[EXERCISE BRIEF] Reproduce verbatim the portion of the text about the song "The Gap" below, from "- Recorded: Late" to "for this single.".

[READING PASSAGE]

_ _ _

Single by Thompson Twins

from the album Into the Gap
- B-side: Out Of The Gap; Sister Of Mercy;
- Released: July 1984 (Europe), 22 November 1984 (USA)
- Recorded: Late 1983
- Genre: Pop rock
- Length: 3:53
- Label: Arista Records
- Songwriter(s): Tom Bailey Alannah Currie Joe Leeway
- Producer(s): Alex Sadkin & Tom Bailey

Thompson Twins singles chronology
| "Sister Of Mercy" (1984) | "The Gap" (1984) | "Lay Your Hands On Me" (1984) |

= The Gap (song) =

"The Gap" is a song by the British pop group Thompson Twins. It was the title track from the group's 1984 album Into the Gap, and was also released as a single in certain countries though not in the group's native UK. The single peaked at No. 69 in the U.S., spending six weeks on the US Billboard 100. It also charted in Germany where it peaked at No. 62. There was no promotional music video for this single.

The B-sides are a "megamix" of various Thompson Twins songs titled "Out Of The Gap", and the previous single, "Sister Of Mercy" (LP Version).

==Formats==
- 7" U.S. vinyl single (Arista AS1-9290)

_ _ _

[RECORD SET]
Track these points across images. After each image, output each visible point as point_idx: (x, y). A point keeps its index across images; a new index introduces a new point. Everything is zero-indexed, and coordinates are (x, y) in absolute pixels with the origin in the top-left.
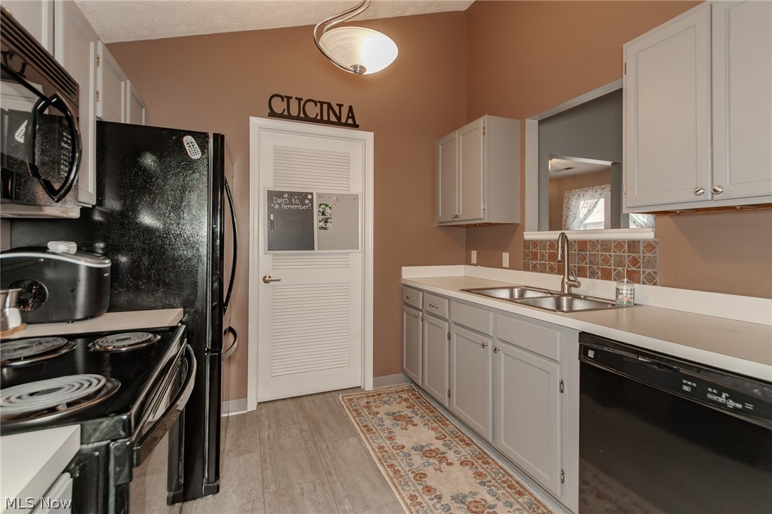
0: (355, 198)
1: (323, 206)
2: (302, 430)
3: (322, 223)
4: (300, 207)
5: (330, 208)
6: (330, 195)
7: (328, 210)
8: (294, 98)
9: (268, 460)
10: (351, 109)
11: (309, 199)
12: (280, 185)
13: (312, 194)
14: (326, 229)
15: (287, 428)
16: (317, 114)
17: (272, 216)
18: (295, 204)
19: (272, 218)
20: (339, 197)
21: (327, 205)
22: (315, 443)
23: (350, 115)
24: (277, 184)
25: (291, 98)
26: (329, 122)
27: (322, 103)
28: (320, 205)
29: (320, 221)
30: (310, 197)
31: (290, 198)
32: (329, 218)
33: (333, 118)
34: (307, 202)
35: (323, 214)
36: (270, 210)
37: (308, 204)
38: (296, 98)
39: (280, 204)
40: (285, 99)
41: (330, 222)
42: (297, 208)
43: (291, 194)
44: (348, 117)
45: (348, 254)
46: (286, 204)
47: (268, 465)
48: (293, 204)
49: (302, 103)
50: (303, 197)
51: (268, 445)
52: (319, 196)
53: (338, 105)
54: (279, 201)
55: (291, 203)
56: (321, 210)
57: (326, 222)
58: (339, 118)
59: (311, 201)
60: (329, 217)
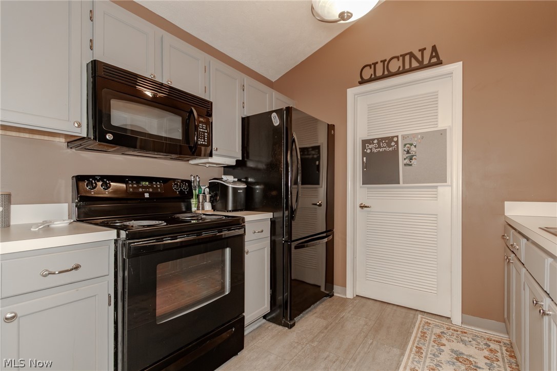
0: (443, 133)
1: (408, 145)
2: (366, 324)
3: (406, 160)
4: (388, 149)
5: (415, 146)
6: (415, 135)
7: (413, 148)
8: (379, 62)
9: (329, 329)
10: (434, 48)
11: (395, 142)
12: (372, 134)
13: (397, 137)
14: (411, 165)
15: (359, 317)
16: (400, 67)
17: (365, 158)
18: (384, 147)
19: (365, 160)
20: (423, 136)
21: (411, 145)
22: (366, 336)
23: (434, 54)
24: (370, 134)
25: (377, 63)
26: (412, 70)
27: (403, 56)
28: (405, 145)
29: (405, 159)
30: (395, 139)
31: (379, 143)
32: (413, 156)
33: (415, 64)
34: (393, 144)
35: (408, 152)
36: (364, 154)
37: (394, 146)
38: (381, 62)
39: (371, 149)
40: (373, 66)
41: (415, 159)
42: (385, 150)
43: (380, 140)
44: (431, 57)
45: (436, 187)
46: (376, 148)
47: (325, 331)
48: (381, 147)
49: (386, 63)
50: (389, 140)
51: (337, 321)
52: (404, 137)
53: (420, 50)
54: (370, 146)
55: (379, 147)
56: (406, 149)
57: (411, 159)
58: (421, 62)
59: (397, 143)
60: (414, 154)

_ _ _

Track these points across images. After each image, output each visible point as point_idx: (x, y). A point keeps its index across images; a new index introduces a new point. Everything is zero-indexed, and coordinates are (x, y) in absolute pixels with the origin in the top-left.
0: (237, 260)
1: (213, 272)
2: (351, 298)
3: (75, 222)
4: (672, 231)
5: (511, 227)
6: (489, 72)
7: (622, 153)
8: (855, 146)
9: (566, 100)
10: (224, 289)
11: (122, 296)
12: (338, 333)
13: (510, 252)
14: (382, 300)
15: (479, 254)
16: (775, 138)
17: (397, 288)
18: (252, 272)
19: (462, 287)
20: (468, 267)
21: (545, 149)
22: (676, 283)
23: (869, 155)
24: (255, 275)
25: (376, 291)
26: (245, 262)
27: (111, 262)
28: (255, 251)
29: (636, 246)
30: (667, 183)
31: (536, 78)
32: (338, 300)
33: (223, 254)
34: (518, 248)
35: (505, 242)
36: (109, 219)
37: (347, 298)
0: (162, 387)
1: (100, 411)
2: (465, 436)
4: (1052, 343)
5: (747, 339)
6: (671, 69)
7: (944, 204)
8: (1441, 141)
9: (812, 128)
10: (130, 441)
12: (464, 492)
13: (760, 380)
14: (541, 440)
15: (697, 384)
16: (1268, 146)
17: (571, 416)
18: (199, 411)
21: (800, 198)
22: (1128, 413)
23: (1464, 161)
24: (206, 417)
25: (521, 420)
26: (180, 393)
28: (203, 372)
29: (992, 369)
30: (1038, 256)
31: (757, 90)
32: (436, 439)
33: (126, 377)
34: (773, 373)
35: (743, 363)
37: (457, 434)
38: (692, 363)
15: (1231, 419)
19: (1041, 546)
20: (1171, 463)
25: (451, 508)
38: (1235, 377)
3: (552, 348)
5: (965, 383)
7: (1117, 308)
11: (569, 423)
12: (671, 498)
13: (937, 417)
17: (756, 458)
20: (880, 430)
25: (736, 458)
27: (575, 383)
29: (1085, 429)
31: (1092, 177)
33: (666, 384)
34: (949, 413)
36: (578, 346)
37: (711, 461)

_ _ _

[ANSWER SECTION]
- Recorded: Late 1983
- Genre: Pop rock
- Length: 3:53
- Label: Arista Records
- Songwriter(s): Tom Bailey Alannah Currie Joe Leeway
- Producer(s): Alex Sadkin & Tom Bailey

Thompson Twins singles chronology
| "Sister Of Mercy" (1984) | "The Gap" (1984) | "Lay Your Hands On Me" (1984) |

= The Gap (song) =

"The Gap" is a song by the British pop group Thompson Twins. It was the title track from the group's 1984 album Into the Gap, and was also released as a single in certain countries though not in the group's native UK. The single peaked at No. 69 in the U.S., spending six weeks on the US Billboard 100. It also charted in Germany where it peaked at No. 62. There was no promotional music video for this single.